Wednesday, August 14, 2019

Ljubomir Stefanov and Tamara Kotevska | Honeyland

hatidze’s bees
by Douglas Messerli

Ljubomir Stefanov and Tamara Kotevska (directors) Honeyland / 2018, USA 2019

As one reviewer commented it is almost hard to believe that the new documentary Honeyland, set in a almost totally unpopulated Macedonian territory, is not a scripted film art-film. But when you realize that the filmmakers Ljubomir Stefany and Tamara Kotevska spent three years with their subjects, working in a hut without any indoor lighting in the house of a middle-aged women (Hatidze Muratova, who looks alas far older than her years) and her dying mother, Nazife, you begin to perceive that the golden tones you are witnessing are those of firelight, of natural lighting, and the landscape itself.

      Much of the goldenness of this film has to do with the major activity of Hatidze, beekeeping. She attends to bees, always in natural locations (a hidden beehive high in a mountain pass, another in a local tree), the buzzing hives members almost seeming to recognize her gentle relationship with them: she takes, always, only half of their honey, leaving the rest for them to survive. Although she has a bit of smoke to protect herself, they never seem to bite her. Indeed, she, in her ochre blouse and deep green scarf, seems to take on all challenges with great aplomb, including the caregiving to her 85-year old mother, who can no larger even sit up. As her mother, herself, realizes: “I’m not dying, I’m just making your life misery.”
       When she acquires enough of the precious honey, Hatidze bottles it, traveling by train to Skopje to sell the precious amber liquid, at a high enough price, evidently, that she and her mother can purchase what they need to survive on for several more months.
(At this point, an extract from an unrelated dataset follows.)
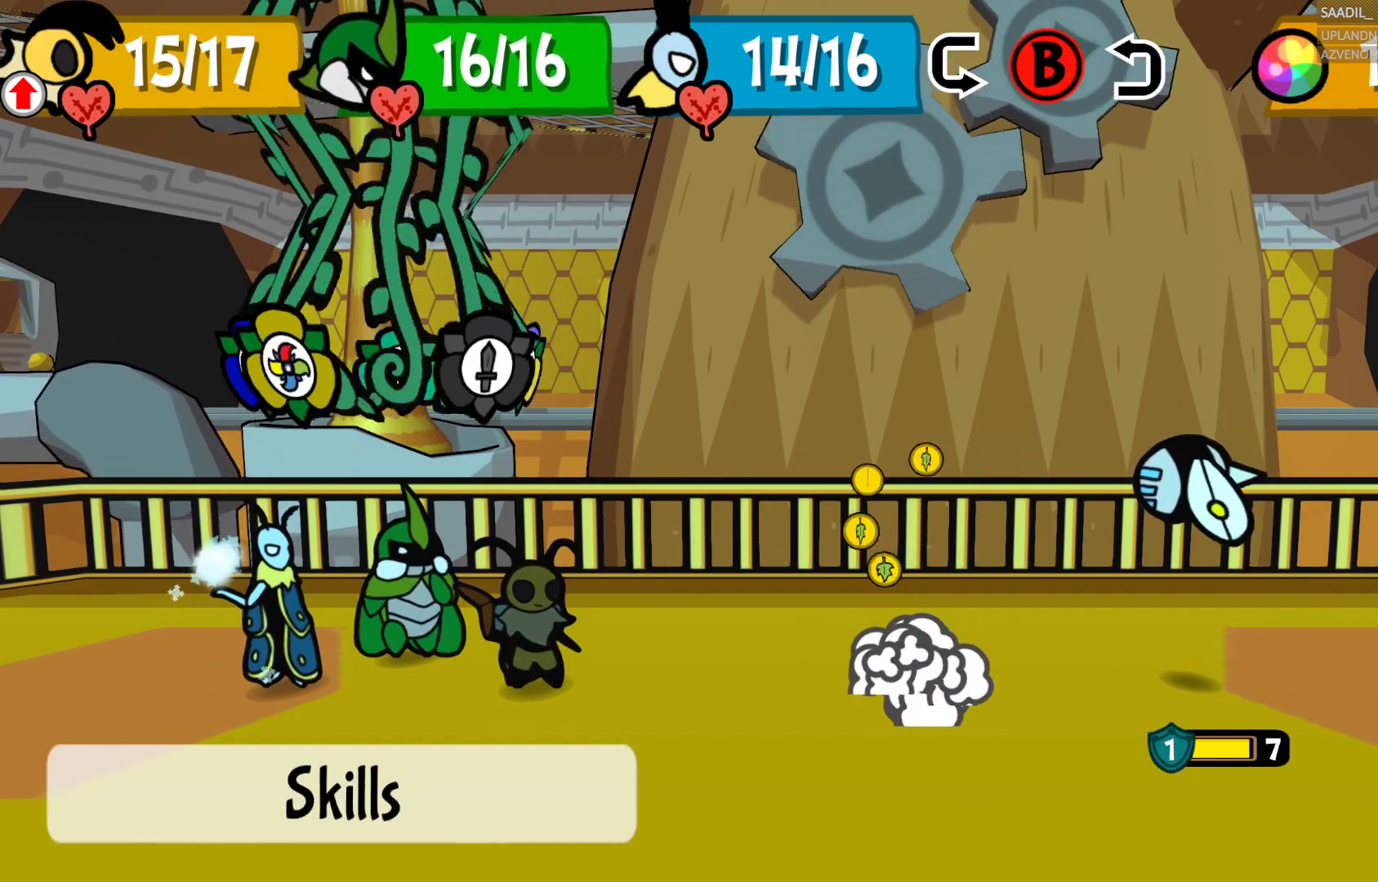
{"buttons": [], "left_stick": "center", "right_stick": "center", "events": [[100, "left_stick", "center"], [317, "left_stick", "right"], [483, "left_stick", "center"]]}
Winter, when the bees grow dormant, represents a clearly difficult period for the couple, but during the spring, summer, and fall, this is truly a kind of honeyed-land.
        And it may have remained a land of “milk and honey” until the caravan of Turkish neighbors suddenly arrive, setting up camp next to her and her mother’s hut, with a passel of hungry children, a trailer truck, and an entire herd of scrawny cows.
        You might have thought that the quiet and secluded Hatidze might have met their sudden intrusion with fury, but instead she greets them with friendship, even taking one of the neighbor Hussein’s young son into her confidence, explaining how to be an expert beekeeper by taking only half of everything they produce so that that they can survive as a colony. He is entranced by her gentle explanations and is almost ready to become the son she has never had.
        But his inattentive father soon brings in dozens of beehive containers, delighted when he suddenly finds, after selling some of the honey, that he can now properly feed his voracious family. But soon after, egged-on by a city speculator, he becomes determined to produce an almost impossible amount of honey, obviously saving none for the bees themselves who bite him and several of his children, quickly moving on to kill Hatidze’s bees.
       At one point, her new neighbor even cuts into a tree in which the bees have long inhabited, stealing some of the honey upon which Hatidze and her mother have counted to help support their meager lives. Without even having to speak, the film makes the dangers of inattention to nature and the greed of intruders in such a natural environment. I suspect that these filmmakers had not even imagined that their original movie about a sort of sacred creed with the natural world would turn into a moral lesson for those who have no respect for that world.
      Although the Turk’s cows begin to calve, most of them die, which Hussein claims is due to the inattention of his wife but is more likely a problem of the lack of sufficient corn and other foods with which he feeds them.

     Meanwhile, Hatidze and her mother, without their major source of living, are forced to eat the Macedonian version of gruel, which Nazife refuses to swallow, throwing her bowl to the floor, which their dog happily laps up, while Hatidze, herself now near starvation, attempts to sweep up the remainder onto her own plate.
       With the death of the neighbor’s cows, Hussein and his family quickly pack up and move on. But as winter settles into this outpost, Nazife also dies, and Hatidze is forced to bury her mother while, without obviously saying so, she is left with very little to eat. At one point we see her scooping up the snow for something to drink.
        As spring slowly returns, we see Hatidze return to the high mountain retreat with which the movie begins. Her bees have come to life again, as she carefully removing only one honeycomb, while leaving the rest. She eats half, sharing the other with her pet dog. She will survive, we comprehend, better off alone, or at least without her uncaring neighbors.
        This Macedonian film is clearly an unattended metaphor for our lives here in the US as well, except that it’s not the “outsiders” who threaten us as much as it is from those within our country. Bees are now dying throughout the world, and it is not only their honey that we are missing, but the flowers and other plants they pollinate.  

Los Angeles, August 14, 2019
Reprinted from World Cinema Review (August 2019).